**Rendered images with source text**

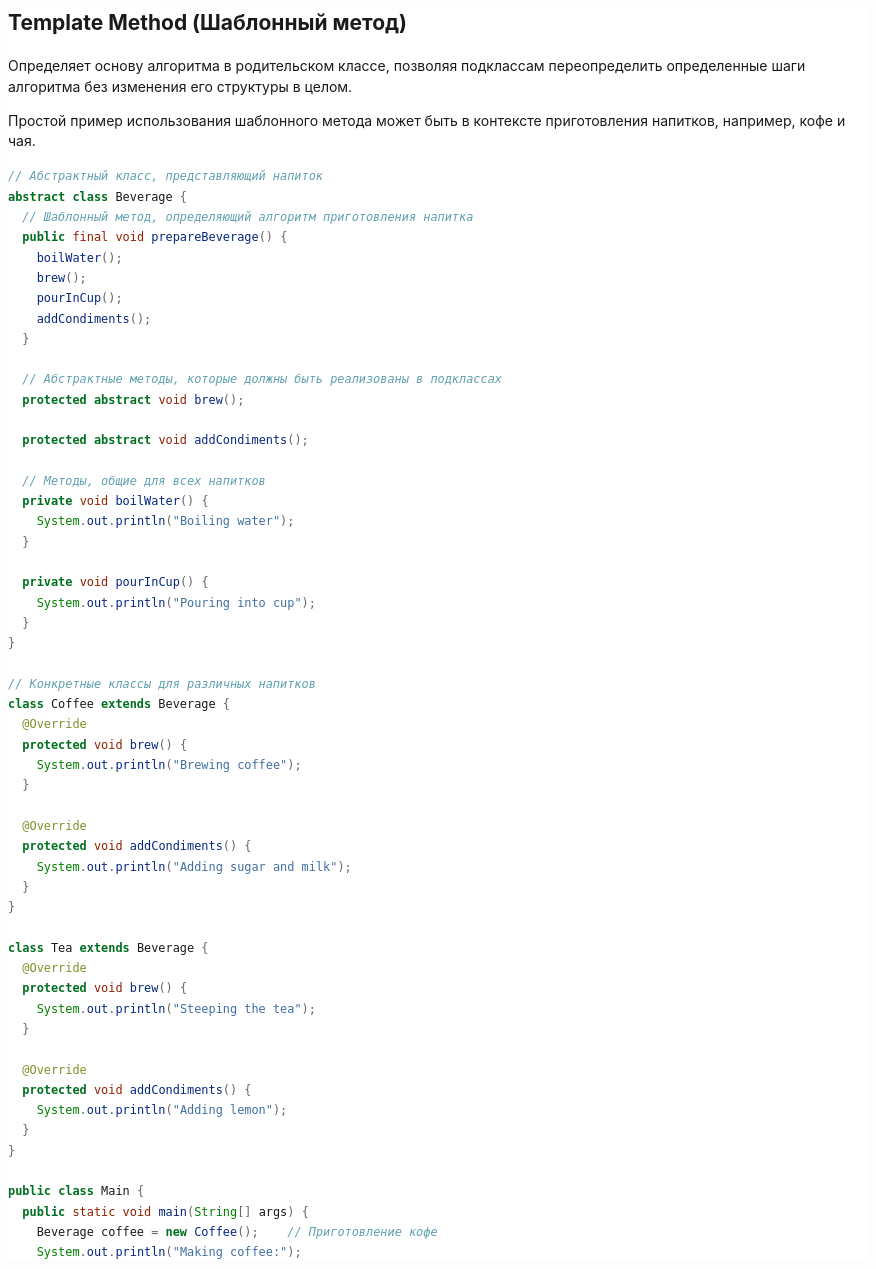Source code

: ## Template Method (Шаблонный метод)

Определяет основу алгоритма в родительском классе, позволяя подклассам переопределить определенные шаги алгоритма без
изменения его структуры в целом.

Простой пример использования шаблонного метода может быть в контексте приготовления напитков, например, кофе и чая.

```java
// Абстрактный класс, представляющий напиток
abstract class Beverage {
  // Шаблонный метод, определяющий алгоритм приготовления напитка
  public final void prepareBeverage() {
    boilWater();
    brew();
    pourInCup();
    addCondiments();
  }

  // Абстрактные методы, которые должны быть реализованы в подклассах
  protected abstract void brew();

  protected abstract void addCondiments();

  // Методы, общие для всех напитков
  private void boilWater() {
    System.out.println("Boiling water");
  }

  private void pourInCup() {
    System.out.println("Pouring into cup");
  }
}

// Конкретные классы для различных напитков
class Coffee extends Beverage {
  @Override
  protected void brew() {
    System.out.println("Brewing coffee");
  }

  @Override
  protected void addCondiments() {
    System.out.println("Adding sugar and milk");
  }
}

class Tea extends Beverage {
  @Override
  protected void brew() {
    System.out.println("Steeping the tea");
  }

  @Override
  protected void addCondiments() {
    System.out.println("Adding lemon");
  }
}

public class Main {
  public static void main(String[] args) {
    Beverage coffee = new Coffee();    // Приготовление кофе
    System.out.println("Making coffee:");
```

**ACTIVITY**
The answer should be only the number of lines in the data that contain the string "abstract".

**COMPLETED TASK**
3